§ Testo della pagina:

Zona sud, poche strade e molto traffico

27 Dicembre 2018

Sono sorti negozi e aziende ma la viabilità è rimasta la stessa. Di Sante: «Pensiamo a una bretella parallela alla Statale 16»

ROSETO. Tantissime attività commerciali tra negozi, supermercati e bar, ma poche strade. E’ la zona sud di Roseto, dalla rotonda sulla Statale 16 all’incrocio con la Statale 150, fino all’azienda Rolli/Salpa, dove negli ultimi 15 anni sono nati molti negozi e altre piccole attività, ma la viabilità è rimasta la stessa, con la Statale 16 che in molte ore della giornata si congestiona, con lunghe code per chi proviene, soprattutto, da sud. C’è poi un incrocio in particolare dove è presente da una parte il Globo (inaugurato pochi mesi fa) e dall’altra il supermercato “Eurospin”, oltre a diversi bar e altre attività commerciali, e riuscire ad immettersi sulla Statale 16 dalle vie limitrofe, in alcune ore della giornata, diventa un’impresa titanica.

§ Set di dati:
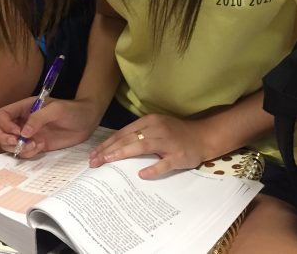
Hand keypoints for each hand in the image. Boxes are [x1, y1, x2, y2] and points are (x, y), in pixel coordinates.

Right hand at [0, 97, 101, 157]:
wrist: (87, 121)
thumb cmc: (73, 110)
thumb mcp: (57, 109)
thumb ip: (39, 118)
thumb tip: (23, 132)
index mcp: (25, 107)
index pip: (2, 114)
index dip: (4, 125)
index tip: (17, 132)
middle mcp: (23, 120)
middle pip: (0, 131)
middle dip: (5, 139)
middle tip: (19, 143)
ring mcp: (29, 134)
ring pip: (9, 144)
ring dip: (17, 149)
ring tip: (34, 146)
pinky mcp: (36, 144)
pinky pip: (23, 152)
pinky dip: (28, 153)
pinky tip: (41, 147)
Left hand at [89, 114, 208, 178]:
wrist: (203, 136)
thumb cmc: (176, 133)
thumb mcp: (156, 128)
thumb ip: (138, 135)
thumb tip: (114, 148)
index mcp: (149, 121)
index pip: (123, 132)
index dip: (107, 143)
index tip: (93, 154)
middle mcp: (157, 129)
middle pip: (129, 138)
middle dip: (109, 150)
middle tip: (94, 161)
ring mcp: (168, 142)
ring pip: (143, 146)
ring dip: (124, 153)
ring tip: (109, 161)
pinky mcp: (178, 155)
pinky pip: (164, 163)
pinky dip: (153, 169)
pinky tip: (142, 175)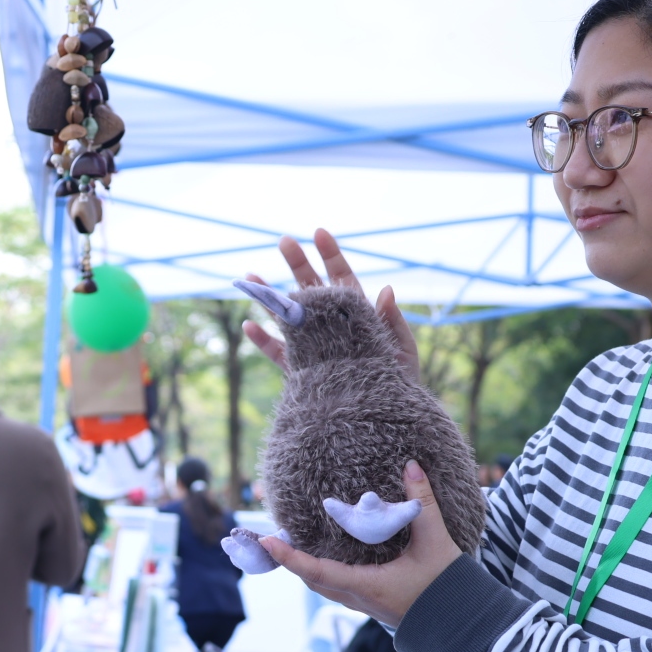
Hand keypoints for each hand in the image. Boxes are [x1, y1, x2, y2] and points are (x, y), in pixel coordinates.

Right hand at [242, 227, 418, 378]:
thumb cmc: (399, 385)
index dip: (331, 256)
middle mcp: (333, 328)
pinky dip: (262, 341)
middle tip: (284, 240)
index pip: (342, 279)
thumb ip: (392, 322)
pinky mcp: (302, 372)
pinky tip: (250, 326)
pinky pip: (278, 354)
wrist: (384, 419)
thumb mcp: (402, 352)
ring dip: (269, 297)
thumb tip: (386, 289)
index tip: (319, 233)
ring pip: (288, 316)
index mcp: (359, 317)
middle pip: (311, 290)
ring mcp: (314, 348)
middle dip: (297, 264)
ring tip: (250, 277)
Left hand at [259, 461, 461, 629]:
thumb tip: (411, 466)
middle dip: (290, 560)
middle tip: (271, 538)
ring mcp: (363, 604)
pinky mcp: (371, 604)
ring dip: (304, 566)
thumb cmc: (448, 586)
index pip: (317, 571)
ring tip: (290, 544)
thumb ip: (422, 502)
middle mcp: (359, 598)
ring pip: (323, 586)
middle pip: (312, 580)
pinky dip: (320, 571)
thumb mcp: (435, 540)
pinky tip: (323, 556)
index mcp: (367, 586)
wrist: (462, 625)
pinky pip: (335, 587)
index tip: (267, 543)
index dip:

§ Consegna:
Trascrivi senza modifiche il passo dell'articolo sul traffico nella zona sud di Roseto riportato sopra, cominciando dalle parole "27 Dicembre 2018" e fermandoti dopo "diventa un’impresa titanica.".

§ Risultato:
27 Dicembre 2018

Sono sorti negozi e aziende ma la viabilità è rimasta la stessa. Di Sante: «Pensiamo a una bretella parallela alla Statale 16»

ROSETO. Tantissime attività commerciali tra negozi, supermercati e bar, ma poche strade. E’ la zona sud di Roseto, dalla rotonda sulla Statale 16 all’incrocio con la Statale 150, fino all’azienda Rolli/Salpa, dove negli ultimi 15 anni sono nati molti negozi e altre piccole attività, ma la viabilità è rimasta la stessa, con la Statale 16 che in molte ore della giornata si congestiona, con lunghe code per chi proviene, soprattutto, da sud. C’è poi un incrocio in particolare dove è presente da una parte il Globo (inaugurato pochi mesi fa) e dall’altra il supermercato “Eurospin”, oltre a diversi bar e altre attività commerciali, e riuscire ad immettersi sulla Statale 16 dalle vie limitrofe, in alcune ore della giornata, diventa un’impresa titanica.